_AIM OF THE EXERCISE_.
Your task is to copy the listing exactly. Drop any pictures from the copy.

_DATA FOR PROCESSING_.
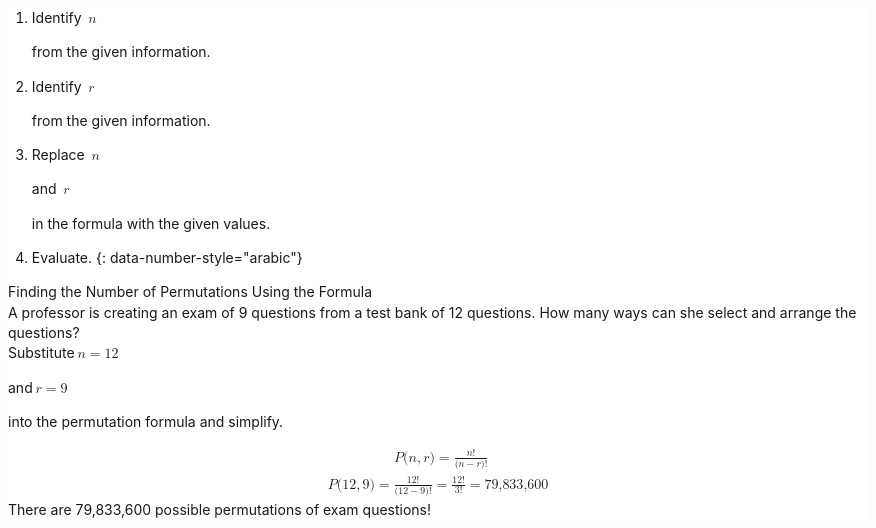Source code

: 1.  Identify
    <math xmlns="http://www.w3.org/1998/Math/MathML"> <mrow> <mtext> </mtext><mi>n</mi><mtext> </mtext> </mrow> </math>
    
    from the given information.
2.  Identify
    <math xmlns="http://www.w3.org/1998/Math/MathML"> <mrow> <mtext> </mtext><mi>r</mi><mtext> </mtext> </mrow> </math>
    
    from the given information.
3.  Replace
    <math xmlns="http://www.w3.org/1998/Math/MathML"> <mrow> <mtext> </mtext><mi>n</mi><mtext> </mtext> </mrow> </math>
    
    and
    <math xmlns="http://www.w3.org/1998/Math/MathML"> <mrow> <mtext> </mtext><mi>r</mi><mtext> </mtext> </mrow> </math>
    
    in the formula with the given values.
4.  Evaluate.
{: data-number-style="arabic"}

</div>

<div data-type="example" class="example" id="Example_11_05_04">
<div data-type="exercise" class="exercise">
<div data-type="problem" class="problem" markdown="1">
<div data-type="title">
Finding the Number of Permutations Using the Formula
</div>
A professor is creating an exam of 9 questions from a test bank of 12 questions. How many ways can she select and arrange the questions?

</div>
<div data-type="solution" class="solution" markdown="1">
Substitute<math xmlns="http://www.w3.org/1998/Math/MathML"> <mrow> <mtext> </mtext><mi>n</mi><mo>=</mo><mn>12</mn><mtext> </mtext> </mrow> </math>

and<math xmlns="http://www.w3.org/1998/Math/MathML"> <mrow> <mtext> </mtext><mi>r</mi><mo>=</mo><mn>9</mn><mtext> </mtext> </mrow> </math>

into the permutation formula and simplify.

<div data-type="equation" id="eip-id1165134385701" class="equation unnumbered" data-label="">
<math xmlns="http://www.w3.org/1998/Math/MathML" display="block"> <mrow> <mtable columnalign="left"> <mtr columnalign="left"> <mtd columnalign="left"> <mrow> <mtext>  </mtext><mi>P</mi><mo stretchy="false">(</mo><mi>n</mi><mo>,</mo><mi>r</mi><mo stretchy="false">)</mo><mo>=</mo><mfrac> <mrow> <mi>n</mi><mo>!</mo> </mrow> <mrow> <mo stretchy="false">(</mo><mi>n</mi><mo>−</mo><mi>r</mi><mo stretchy="false">)</mo><mo>!</mo> </mrow> </mfrac> <mtext> </mtext> </mrow> </mtd> </mtr> <mtr columnalign="left"> <mtd columnalign="left"> <mrow> <mi>P</mi><mo stretchy="false">(</mo><mn>12</mn><mo>,</mo><mn>9</mn><mo stretchy="false">)</mo><mo>=</mo><mfrac> <mrow> <mn>12</mn><mo>!</mo> </mrow> <mrow> <mo stretchy="false">(</mo><mn>12</mn><mo>−</mo><mn>9</mn><mo stretchy="false">)</mo><mo>!</mo> </mrow> </mfrac> <mo>=</mo><mfrac> <mrow> <mn>12</mn><mo>!</mo> </mrow> <mrow> <mn>3</mn><mo>!</mo> </mrow> </mfrac> <mo>=</mo><mn>79</mn><mtext>,</mtext><mn>833</mn><mtext>,</mtext><mn>600</mn> </mrow> </mtd> </mtr> </mtable> </mrow> </math>
</div>
There are 79,833,600 possible permutations of exam questions!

_OUTPUT OF THE TASK_.
Source code

: 1.  Identify
    <math xmlns="http://www.w3.org/1998/Math/MathML"> <mrow> <mtext> </mtext><mi>n</mi><mtext> </mtext> </mrow> </math>
    
    from the given information.
2.  Identify
    <math xmlns="http://www.w3.org/1998/Math/MathML"> <mrow> <mtext> </mtext><mi>r</mi><mtext> </mtext> </mrow> </math>
    
    from the given information.
3.  Replace
    <math xmlns="http://www.w3.org/1998/Math/MathML"> <mrow> <mtext> </mtext><mi>n</mi><mtext> </mtext> </mrow> </math>
    
    and
    <math xmlns="http://www.w3.org/1998/Math/MathML"> <mrow> <mtext> </mtext><mi>r</mi><mtext> </mtext> </mrow> </math>
    
    in the formula with the given values.
4.  Evaluate.
{: data-number-style="arabic"}

</div>

<div data-type="example" class="example" id="Example_11_05_04">
<div data-type="exercise" class="exercise">
<div data-type="problem" class="problem" markdown="1">
<div data-type="title">
Finding the Number of Permutations Using the Formula
</div>
A professor is creating an exam of 9 questions from a test bank of 12 questions. How many ways can she select and arrange the questions?

</div>
<div data-type="solution" class="solution" markdown="1">
Substitute<math xmlns="http://www.w3.org/1998/Math/MathML"> <mrow> <mtext> </mtext><mi>n</mi><mo>=</mo><mn>12</mn><mtext> </mtext> </mrow> </math>

and<math xmlns="http://www.w3.org/1998/Math/MathML"> <mrow> <mtext> </mtext><mi>r</mi><mo>=</mo><mn>9</mn><mtext> </mtext> </mrow> </math>

into the permutation formula and simplify.

<div data-type="equation" id="eip-id1165134385701" class="equation unnumbered" data-label="">
<math xmlns="http://www.w3.org/1998/Math/MathML" display="block"> <mrow> <mtable columnalign="left"> <mtr columnalign="left"> <mtd columnalign="left"> <mrow> <mtext>  </mtext><mi>P</mi><mo stretchy="false">(</mo><mi>n</mi><mo>,</mo><mi>r</mi><mo stretchy="false">)</mo><mo>=</mo><mfrac> <mrow> <mi>n</mi><mo>!</mo> </mrow> <mrow> <mo stretchy="false">(</mo><mi>n</mi><mo>−</mo><mi>r</mi><mo stretchy="false">)</mo><mo>!</mo> </mrow> </mfrac> <mtext> </mtext> </mrow> </mtd> </mtr> <mtr columnalign="left"> <mtd columnalign="left"> <mrow> <mi>P</mi><mo stretchy="false">(</mo><mn>12</mn><mo>,</mo><mn>9</mn><mo stretchy="false">)</mo><mo>=</mo><mfrac> <mrow> <mn>12</mn><mo>!</mo> </mrow> <mrow> <mo stretchy="false">(</mo><mn>12</mn><mo>−</mo><mn>9</mn><mo stretchy="false">)</mo><mo>!</mo> </mrow> </mfrac> <mo>=</mo><mfrac> <mrow> <mn>12</mn><mo>!</mo> </mrow> <mrow> <mn>3</mn><mo>!</mo> </mrow> </mfrac> <mo>=</mo><mn>79</mn><mtext>,</mtext><mn>833</mn><mtext>,</mtext><mn>600</mn> </mrow> </mtd> </mtr> </mtable> </mrow> </math>
</div>
There are 79,833,600 possible permutations of exam questions!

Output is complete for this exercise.